◆ TÂCHE ASSIGNÉE 1:
Retapez le passage de l'extrait sur le khayameya depuis « Khayamiya art textile » jusqu'à « des utilisations extérieures. » inclus.

◆ EXTRAIT FOURNI:
Au XXe siècle, le marché du khayameya décline en raison de multiples facteurs. La crise du tourisme, une source de revenus cruciale pour les artisans, fragilise leur activité, tandis que les coûts de production rendent cet art difficilement accessible aux Égyptiens. Dans les années 1980, la rue Al-Khayamiya comptait encore une soixantaine d’ateliers ; aujourd’hui, leur nombre a chuté à une vingtaine. Ce métier, largement informel, est aussi menacé par le désintérêt des jeunes, qui cherchent des professions plus modernes et rentables. 

Khayameya- patrimoine egyptien
Khayameya- artisant egyptien

« Les jeunes n’ont pas la patience d’apprendre un métier qui demande des années pour être maîtrisé », explique M. Chaabane, un maître artisan. Abdallah Fathi, un jeune artisan de 31 ans, incarne cette nouvelle génération en résistance. Initié à l’âge de 15 ans, il travaille aujourd’hui des journées entières pour coudre chaque morceau de tissu, assemblant des motifs en appliqué avec une précision et une patience qui témoignent de l’expertise exigée par cet art. Selon la complexité du dessin, une petite pièce peut nécessiter une journée entière, tandis que des tentures plus grandes peuvent prendre jusqu’à un mois.

Les artisans espèrent toutefois que la reprise du tourisme en Égypte (toujours fragile du fait de l’instabilité de la région) ravivera l’intérêt pour cet art ancien. Mais une question se pose : comment rendre cet art accessible à un public plus large et redonner aux Égyptiens le goût de cet artisanat traditionnel ? 

Khayamiya art textile

Tissu egyptien : nouveau look pour le khayameya

Sérigraphie et modernisation pour une nouvelle popularité de cet artisanat egyptien

Face à ces défis, pour préserver le khayameya, certains artisans et entrepreneurs ont opté pour une approche innovante : la sérigraphie des motifs khayameya. Procédé popularisé en Occident grâce à des artistes comme Andy Warhol, l’Égypte adopte cette méthode pour reproduire les motifs traditionnels du khayamiya. Cela permet de produire en masse ces tissus aux couleurs vives, à un coût bien inférieur à celui des créations artisanales. Ce procédé facilite l’accès à l’art du khayameya pour un public plus large, tout en le rendant plus abordable. En raison de son faible coût et de ses couleurs opaques, intenses et durables, le khayameya imprimé connaît un succès populaire, notamment pour des utilisations extérieures.

◆ TÂCHE ASSIGNÉE 2:
Réécrivez uniquement les lignes des entrées allant de la ligne contenant « What is the value » jusqu'à la ligne contenant « What is the approximate » incluse, en remplaçant « value » par « amount » et en laissant tout le reste inchangé. Laissez les images hors de votre réponse.

◆ DONNÉES D'ENTRÉE:
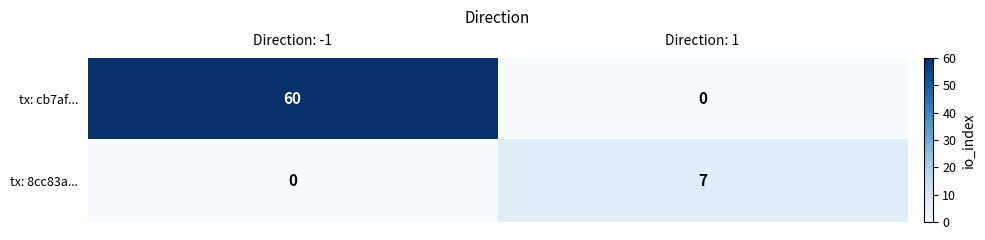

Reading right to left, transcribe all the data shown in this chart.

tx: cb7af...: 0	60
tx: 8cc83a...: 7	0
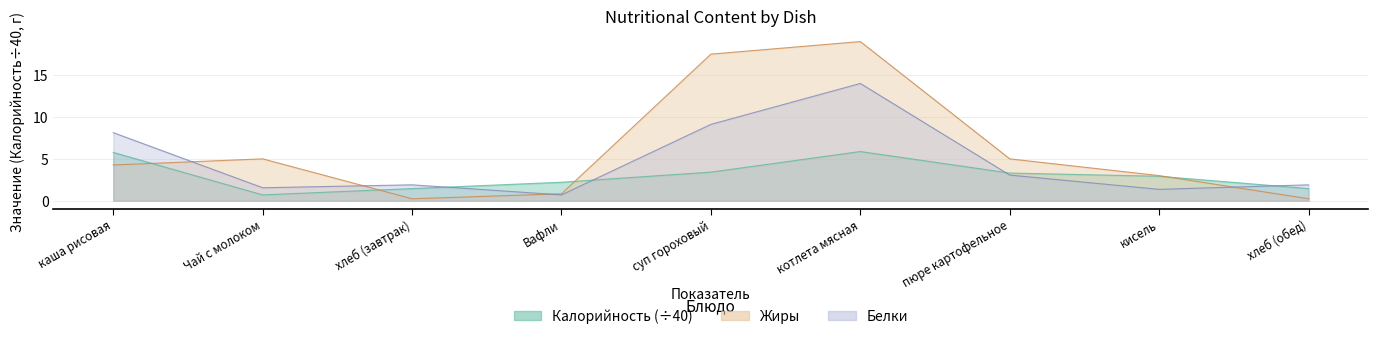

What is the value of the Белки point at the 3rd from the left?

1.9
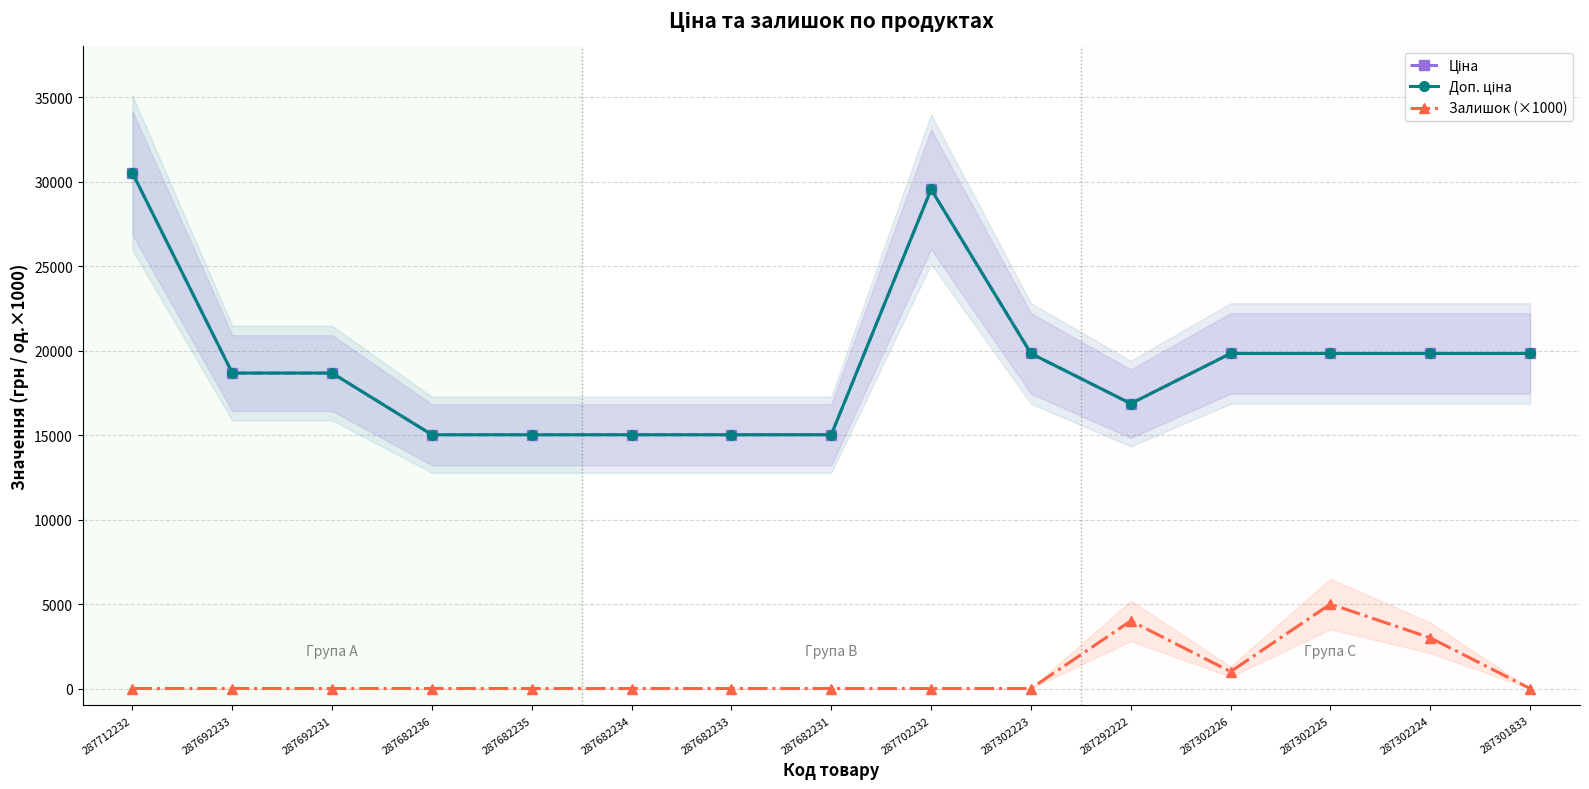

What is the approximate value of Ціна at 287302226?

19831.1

==

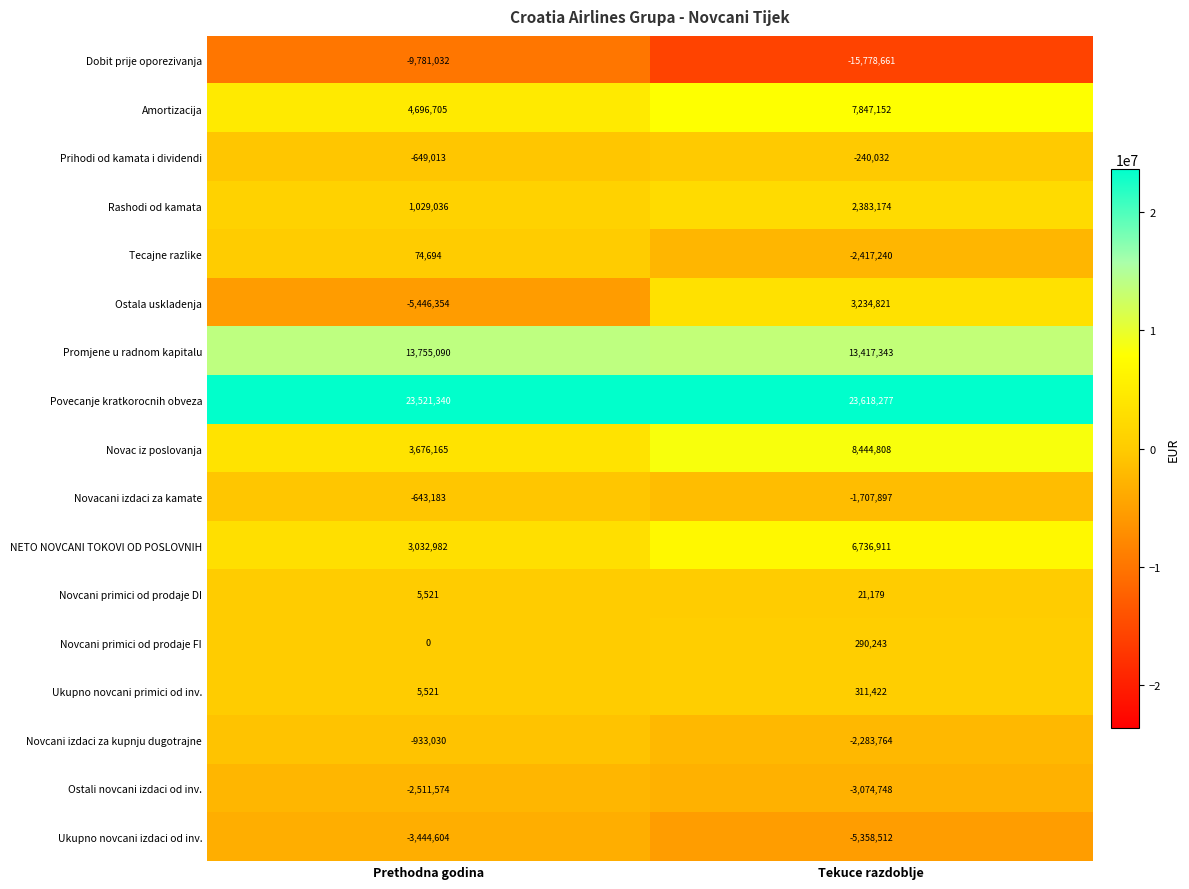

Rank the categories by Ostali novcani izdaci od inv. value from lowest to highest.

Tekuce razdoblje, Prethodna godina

◆ ZONE DE RÉPONSE 1:
Khayamiya art textile

Tissu egyptien : nouveau look pour le khayameya

Sérigraphie et modernisation pour une nouvelle popularité de cet artisanat egyptien

Face à ces défis, pour préserver le khayameya, certains artisans et entrepreneurs ont opté pour une approche innovante : la sérigraphie des motifs khayameya. Procédé popularisé en Occident grâce à des artistes comme Andy Warhol, l’Égypte adopte cette méthode pour reproduire les motifs traditionnels du khayamiya. Cela permet de produire en masse ces tissus aux couleurs vives, à un coût bien inférieur à celui des créations artisanales. Ce procédé facilite l’accès à l’art du khayameya pour un public plus large, tout en le rendant plus abordable. En raison de son faible coût et de ses couleurs opaques, intenses et durables, le khayameya imprimé connaît un succès populaire, notamment pour des utilisations extérieures.

◆ ZONE DE RÉPONSE 2:
What is the amount of the Белки point at the 3rd from the left?

1.9

What is the approximate amount of Ціна at 287302226?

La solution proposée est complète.